# Aim
Decide whether each of the numbered statements below agrees with the text on the formless earth, answering yes or no and quoting the words that settle it: 1. The word for "deep" is said to be etymologically related to the word for "formless." 2. The Astronomy Cafe is described as written by a NASA engineer. 3. The writer claims the Big Bang was both big and a bang.

2 The earth was formless and void, and darkness was over the surface of the deep, and the Spirit of God was moving over the surface of the waters.
Question 1: a) If the earth was formless, then how can it be given name, since there is no form to point to, b) if something is formless, how can it be said to be created?
Question 2: a) If something is formless, how can it have a surface?
The word, “formless,” is, תהו = tohuw, in the original Hebrew and, perhaps, refers to empty space or a place of chaos (like a primordial atom?), instead of an actual place called Earth? Interestingly, the word, “deep,” is related to formless, etymologically: תהום = tĕhowm. Thus, we have formless, void, darkness, deep and yet, there is a surface.
b) If something is formless and void, how can it have water or even more, waters? Would that make it unvoid and with at least some rudimentary form?
This all sounds like a vacuum state, to me.
Here is a delightful website, called, The Astronomy Cafe, written by a NASA astronomer, that has a wealth of articles and questions answered within its links. The Big Bang, by the way, was neither Big, nor a Bang.
The Chicken

Thomas E. Vaughan May 1, 2009 at 9:07 am

1. Following the admirable Chicken, I too apologize for my part in
dragging things off topic.

# Recorded data
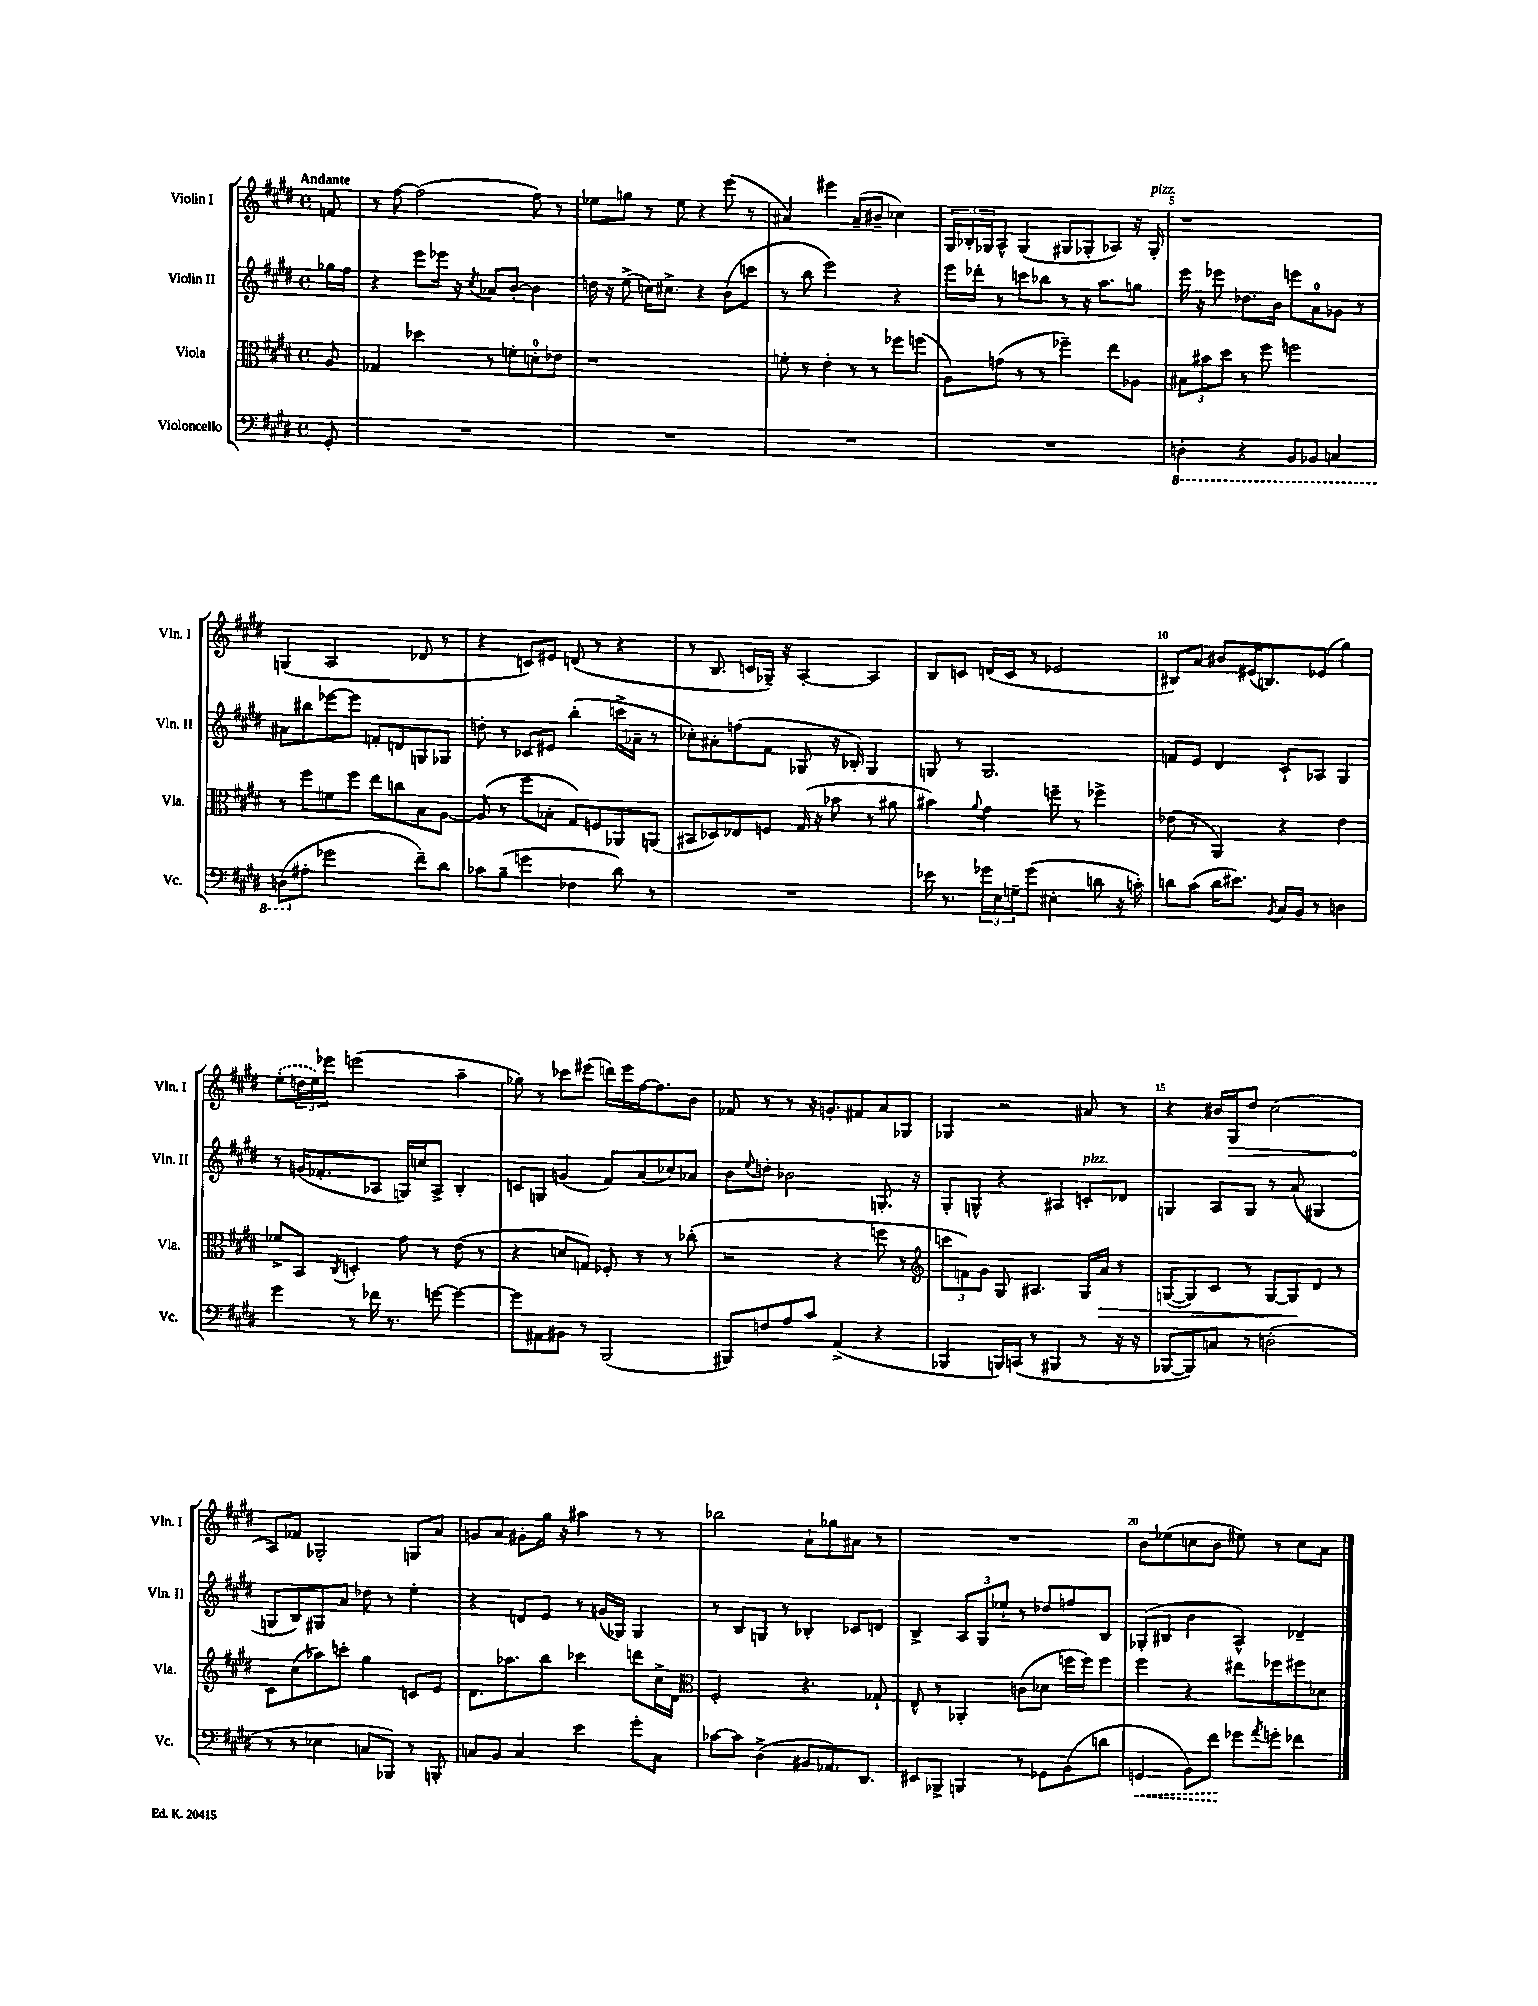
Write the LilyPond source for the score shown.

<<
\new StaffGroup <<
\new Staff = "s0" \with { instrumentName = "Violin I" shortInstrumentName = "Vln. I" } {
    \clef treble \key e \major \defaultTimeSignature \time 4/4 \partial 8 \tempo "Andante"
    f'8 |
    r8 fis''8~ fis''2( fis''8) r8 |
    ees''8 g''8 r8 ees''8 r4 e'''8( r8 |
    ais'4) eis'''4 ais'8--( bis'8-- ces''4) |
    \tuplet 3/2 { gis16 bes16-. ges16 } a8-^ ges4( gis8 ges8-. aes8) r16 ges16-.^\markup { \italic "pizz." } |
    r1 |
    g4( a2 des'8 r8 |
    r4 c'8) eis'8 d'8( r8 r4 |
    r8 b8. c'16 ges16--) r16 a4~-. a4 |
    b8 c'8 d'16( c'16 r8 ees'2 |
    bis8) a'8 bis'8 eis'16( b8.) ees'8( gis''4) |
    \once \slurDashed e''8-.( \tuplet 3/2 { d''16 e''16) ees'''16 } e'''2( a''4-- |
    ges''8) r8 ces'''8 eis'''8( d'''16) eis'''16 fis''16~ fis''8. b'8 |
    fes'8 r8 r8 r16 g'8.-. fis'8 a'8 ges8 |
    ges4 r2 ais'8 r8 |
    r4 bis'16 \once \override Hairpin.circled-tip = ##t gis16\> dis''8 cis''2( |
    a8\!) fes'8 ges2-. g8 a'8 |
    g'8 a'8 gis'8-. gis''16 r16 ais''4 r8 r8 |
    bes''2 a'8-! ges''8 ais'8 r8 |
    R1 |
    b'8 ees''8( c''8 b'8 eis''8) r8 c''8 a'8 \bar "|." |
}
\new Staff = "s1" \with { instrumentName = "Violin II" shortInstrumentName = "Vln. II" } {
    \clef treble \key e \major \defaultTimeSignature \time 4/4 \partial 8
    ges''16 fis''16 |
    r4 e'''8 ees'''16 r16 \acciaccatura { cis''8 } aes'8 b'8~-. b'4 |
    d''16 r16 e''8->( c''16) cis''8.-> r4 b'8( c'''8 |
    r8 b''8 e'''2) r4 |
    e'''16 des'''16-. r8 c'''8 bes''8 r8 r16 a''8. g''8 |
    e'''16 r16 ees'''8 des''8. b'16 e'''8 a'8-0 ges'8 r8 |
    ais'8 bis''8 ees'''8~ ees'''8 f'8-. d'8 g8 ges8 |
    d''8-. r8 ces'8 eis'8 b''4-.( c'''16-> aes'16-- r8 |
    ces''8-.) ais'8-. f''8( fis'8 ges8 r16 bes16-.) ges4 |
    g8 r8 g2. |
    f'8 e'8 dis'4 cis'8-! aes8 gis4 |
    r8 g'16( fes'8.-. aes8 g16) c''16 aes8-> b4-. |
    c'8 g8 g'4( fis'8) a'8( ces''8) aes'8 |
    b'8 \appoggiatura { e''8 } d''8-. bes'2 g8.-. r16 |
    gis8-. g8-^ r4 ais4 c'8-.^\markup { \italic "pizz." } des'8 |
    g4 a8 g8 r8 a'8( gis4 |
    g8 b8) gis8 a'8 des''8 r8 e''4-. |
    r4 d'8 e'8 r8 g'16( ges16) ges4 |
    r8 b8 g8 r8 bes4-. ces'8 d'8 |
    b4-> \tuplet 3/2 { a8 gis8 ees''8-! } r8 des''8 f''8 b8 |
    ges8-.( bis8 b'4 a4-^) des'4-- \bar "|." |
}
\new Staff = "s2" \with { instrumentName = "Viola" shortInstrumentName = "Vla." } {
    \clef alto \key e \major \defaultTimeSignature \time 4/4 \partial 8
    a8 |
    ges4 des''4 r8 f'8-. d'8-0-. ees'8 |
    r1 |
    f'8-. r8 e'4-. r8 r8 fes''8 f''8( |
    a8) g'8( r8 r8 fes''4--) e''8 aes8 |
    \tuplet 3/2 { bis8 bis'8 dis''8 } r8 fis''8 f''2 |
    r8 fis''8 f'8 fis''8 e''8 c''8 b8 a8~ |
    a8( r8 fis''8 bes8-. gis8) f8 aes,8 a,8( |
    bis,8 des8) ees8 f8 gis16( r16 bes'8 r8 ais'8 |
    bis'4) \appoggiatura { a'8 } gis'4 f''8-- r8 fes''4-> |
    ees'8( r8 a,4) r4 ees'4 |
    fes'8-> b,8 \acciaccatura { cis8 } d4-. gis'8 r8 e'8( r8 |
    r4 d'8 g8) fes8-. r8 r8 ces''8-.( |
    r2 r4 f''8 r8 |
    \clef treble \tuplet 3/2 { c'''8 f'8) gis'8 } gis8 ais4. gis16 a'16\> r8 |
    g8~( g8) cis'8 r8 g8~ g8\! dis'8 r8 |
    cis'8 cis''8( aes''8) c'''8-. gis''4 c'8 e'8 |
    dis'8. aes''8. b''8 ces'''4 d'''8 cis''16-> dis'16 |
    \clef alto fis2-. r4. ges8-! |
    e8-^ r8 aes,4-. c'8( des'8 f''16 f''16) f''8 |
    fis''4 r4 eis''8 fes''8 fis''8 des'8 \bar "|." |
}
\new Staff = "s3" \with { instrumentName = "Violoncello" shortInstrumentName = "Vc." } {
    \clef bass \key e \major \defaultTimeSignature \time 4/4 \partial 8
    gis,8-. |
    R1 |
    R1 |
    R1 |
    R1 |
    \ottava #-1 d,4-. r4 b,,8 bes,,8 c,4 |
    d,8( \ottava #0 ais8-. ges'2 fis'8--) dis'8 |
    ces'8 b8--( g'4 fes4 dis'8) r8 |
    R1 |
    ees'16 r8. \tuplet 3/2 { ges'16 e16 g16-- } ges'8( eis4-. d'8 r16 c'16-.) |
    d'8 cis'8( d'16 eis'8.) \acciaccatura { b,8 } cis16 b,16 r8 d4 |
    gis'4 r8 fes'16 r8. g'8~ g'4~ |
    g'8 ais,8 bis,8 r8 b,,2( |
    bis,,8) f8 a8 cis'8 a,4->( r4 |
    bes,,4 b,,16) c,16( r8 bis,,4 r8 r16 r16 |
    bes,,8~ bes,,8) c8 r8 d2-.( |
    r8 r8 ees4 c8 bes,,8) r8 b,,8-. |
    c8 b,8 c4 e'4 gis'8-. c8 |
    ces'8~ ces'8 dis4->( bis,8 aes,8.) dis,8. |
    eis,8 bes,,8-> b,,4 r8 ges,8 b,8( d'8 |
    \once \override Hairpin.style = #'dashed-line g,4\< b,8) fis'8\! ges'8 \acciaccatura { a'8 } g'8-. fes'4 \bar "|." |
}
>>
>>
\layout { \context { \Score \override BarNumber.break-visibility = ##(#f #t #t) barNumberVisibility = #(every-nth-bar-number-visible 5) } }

--

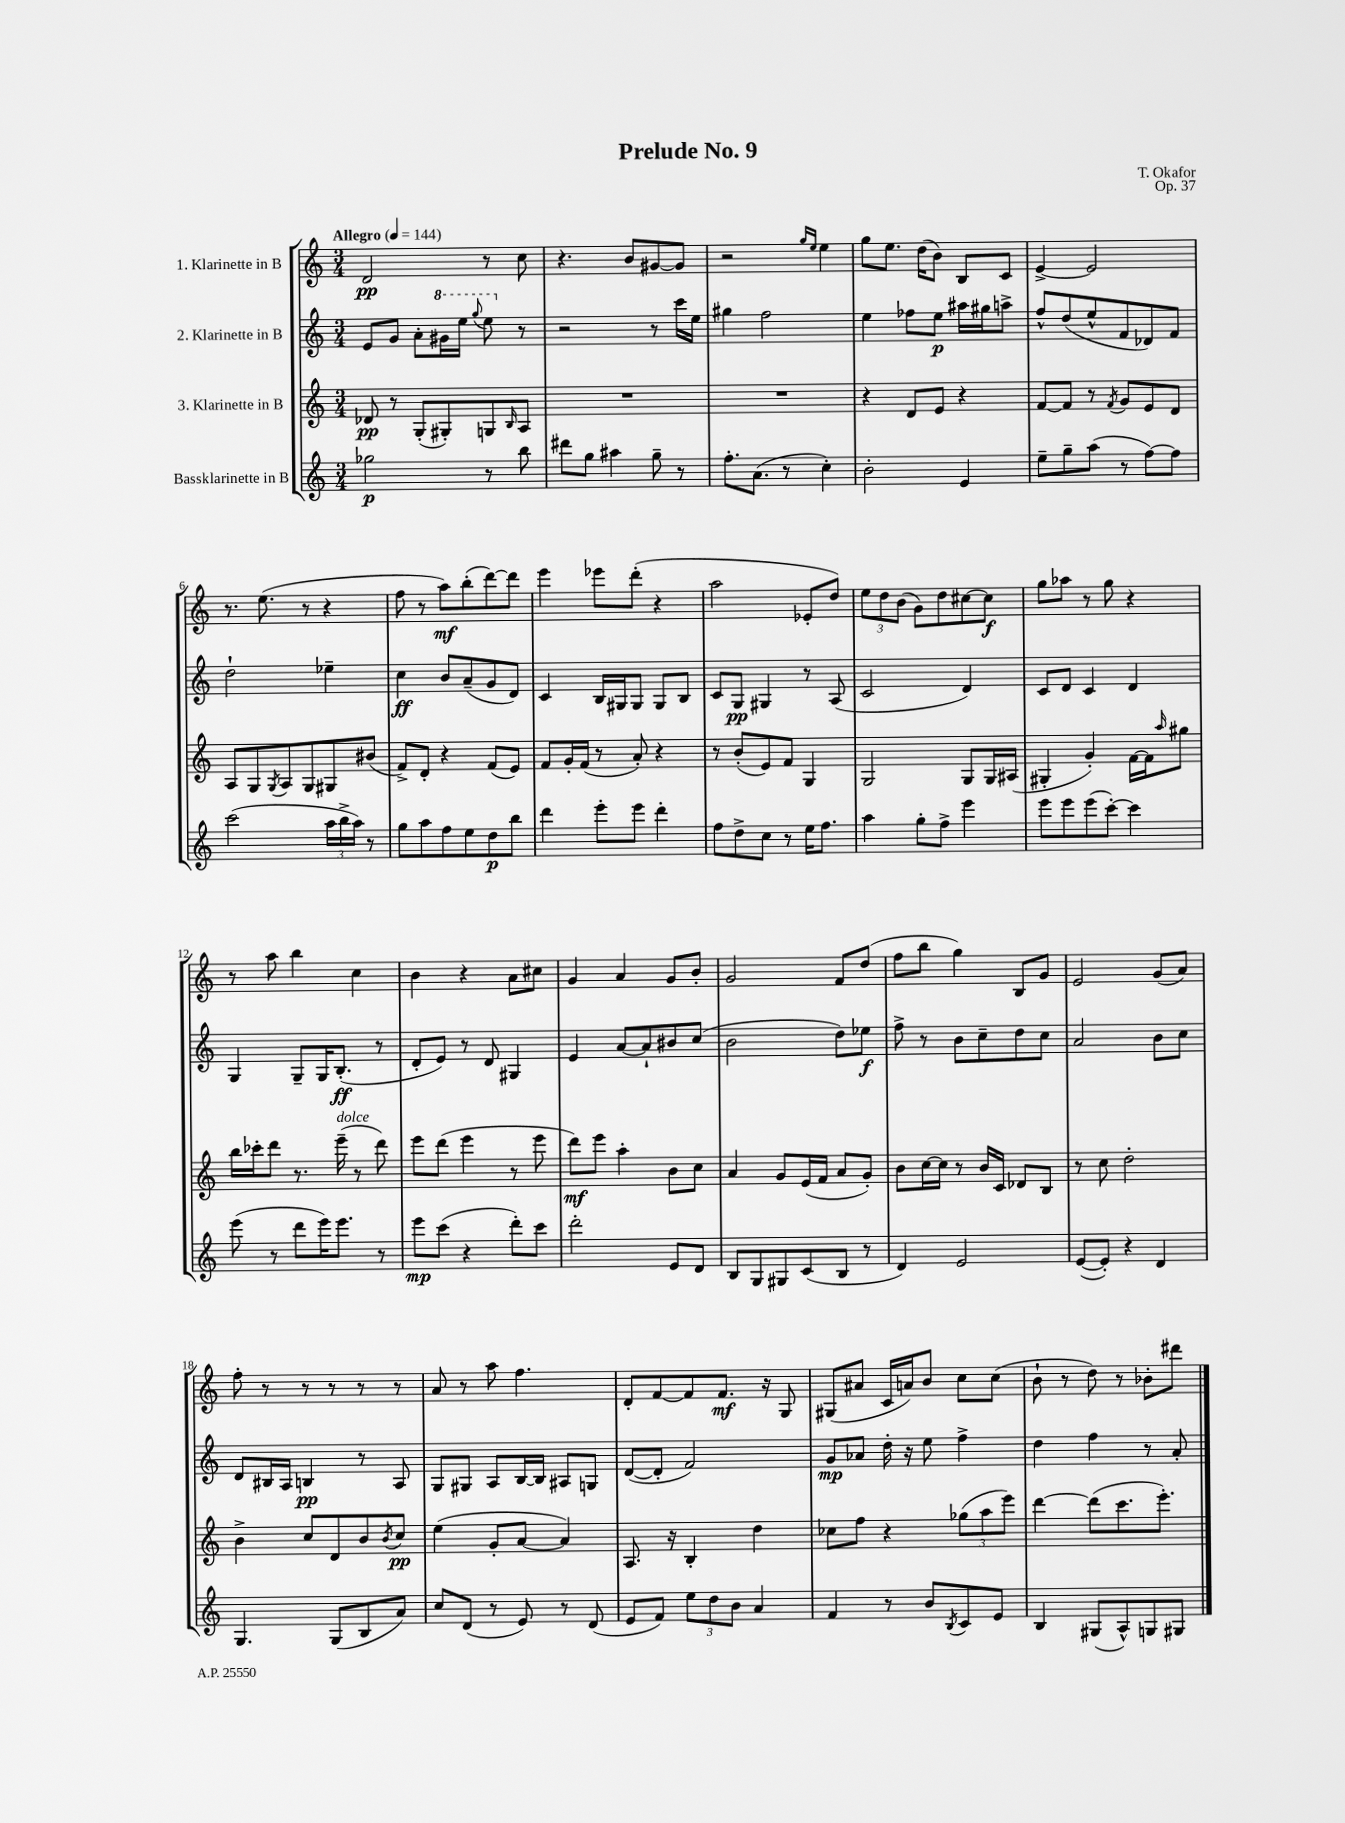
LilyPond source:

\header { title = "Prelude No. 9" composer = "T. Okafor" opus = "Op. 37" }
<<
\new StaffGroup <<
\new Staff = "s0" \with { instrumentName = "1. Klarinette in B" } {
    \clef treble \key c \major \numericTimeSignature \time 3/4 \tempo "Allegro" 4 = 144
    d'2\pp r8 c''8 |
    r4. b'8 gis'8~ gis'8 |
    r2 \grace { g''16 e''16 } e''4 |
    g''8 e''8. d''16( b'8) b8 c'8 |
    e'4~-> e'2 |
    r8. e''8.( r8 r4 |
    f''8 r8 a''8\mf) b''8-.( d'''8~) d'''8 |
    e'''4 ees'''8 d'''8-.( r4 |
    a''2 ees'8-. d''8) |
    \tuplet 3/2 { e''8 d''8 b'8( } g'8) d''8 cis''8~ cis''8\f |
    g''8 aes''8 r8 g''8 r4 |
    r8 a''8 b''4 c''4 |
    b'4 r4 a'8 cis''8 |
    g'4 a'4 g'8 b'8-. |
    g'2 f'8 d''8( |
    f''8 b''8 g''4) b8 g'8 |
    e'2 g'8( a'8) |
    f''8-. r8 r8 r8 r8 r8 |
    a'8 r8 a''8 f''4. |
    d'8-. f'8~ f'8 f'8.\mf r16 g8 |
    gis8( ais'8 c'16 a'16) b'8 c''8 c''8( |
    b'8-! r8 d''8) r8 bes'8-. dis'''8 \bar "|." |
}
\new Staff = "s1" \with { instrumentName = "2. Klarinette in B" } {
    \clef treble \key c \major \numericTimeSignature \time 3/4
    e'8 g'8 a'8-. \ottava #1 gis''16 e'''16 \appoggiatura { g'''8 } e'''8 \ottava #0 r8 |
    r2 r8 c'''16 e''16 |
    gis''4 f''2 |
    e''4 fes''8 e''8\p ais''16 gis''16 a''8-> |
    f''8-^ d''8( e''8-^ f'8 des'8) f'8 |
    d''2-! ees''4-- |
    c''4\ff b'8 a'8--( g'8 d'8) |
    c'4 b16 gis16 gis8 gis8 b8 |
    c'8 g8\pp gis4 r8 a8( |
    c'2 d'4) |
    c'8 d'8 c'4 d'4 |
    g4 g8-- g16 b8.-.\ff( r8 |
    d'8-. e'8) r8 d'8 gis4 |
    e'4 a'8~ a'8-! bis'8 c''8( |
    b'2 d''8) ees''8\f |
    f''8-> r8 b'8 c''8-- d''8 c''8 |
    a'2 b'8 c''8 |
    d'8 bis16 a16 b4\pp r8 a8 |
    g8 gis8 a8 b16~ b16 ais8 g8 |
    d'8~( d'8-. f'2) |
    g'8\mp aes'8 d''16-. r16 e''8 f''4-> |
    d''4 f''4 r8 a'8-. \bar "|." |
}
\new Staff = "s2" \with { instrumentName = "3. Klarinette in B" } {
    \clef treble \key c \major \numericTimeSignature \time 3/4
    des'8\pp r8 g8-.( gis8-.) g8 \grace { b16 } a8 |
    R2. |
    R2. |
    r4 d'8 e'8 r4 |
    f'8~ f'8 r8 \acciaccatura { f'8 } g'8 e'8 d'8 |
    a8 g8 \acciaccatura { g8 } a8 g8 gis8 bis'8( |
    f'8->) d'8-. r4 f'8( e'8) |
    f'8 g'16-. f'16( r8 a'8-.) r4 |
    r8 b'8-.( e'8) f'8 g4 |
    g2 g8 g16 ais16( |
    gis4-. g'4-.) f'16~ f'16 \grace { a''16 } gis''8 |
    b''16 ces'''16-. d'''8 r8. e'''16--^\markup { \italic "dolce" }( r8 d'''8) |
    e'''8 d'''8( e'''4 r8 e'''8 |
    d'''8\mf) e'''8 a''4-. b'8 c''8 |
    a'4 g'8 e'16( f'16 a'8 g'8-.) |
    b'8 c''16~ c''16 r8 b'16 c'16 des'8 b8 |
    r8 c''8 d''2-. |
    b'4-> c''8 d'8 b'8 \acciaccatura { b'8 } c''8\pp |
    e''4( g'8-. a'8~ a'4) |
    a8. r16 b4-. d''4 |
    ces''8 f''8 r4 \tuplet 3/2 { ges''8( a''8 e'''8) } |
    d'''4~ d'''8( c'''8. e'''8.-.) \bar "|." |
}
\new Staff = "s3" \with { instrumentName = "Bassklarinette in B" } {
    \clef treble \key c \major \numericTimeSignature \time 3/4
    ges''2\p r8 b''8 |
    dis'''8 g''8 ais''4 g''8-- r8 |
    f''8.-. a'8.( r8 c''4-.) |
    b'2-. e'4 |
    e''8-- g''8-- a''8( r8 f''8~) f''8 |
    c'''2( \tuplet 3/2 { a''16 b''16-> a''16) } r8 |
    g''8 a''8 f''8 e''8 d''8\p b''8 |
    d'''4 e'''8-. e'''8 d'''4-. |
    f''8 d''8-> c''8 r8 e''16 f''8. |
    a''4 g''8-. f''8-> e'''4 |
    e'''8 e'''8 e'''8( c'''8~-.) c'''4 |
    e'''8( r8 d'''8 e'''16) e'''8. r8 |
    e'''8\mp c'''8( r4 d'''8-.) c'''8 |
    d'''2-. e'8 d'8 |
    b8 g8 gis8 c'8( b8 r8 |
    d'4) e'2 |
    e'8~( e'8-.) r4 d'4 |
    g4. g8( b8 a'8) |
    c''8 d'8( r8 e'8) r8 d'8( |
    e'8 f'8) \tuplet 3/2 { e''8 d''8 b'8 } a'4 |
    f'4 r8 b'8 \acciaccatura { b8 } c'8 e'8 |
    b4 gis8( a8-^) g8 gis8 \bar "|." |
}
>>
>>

# Written reply
1. Yes: "Interestingly, the word, “deep,” is related to formless, etymologically"
2. No: "written by a NASA astronomer"
3. No: "The Big Bang, by the way, was neither Big, nor a Bang."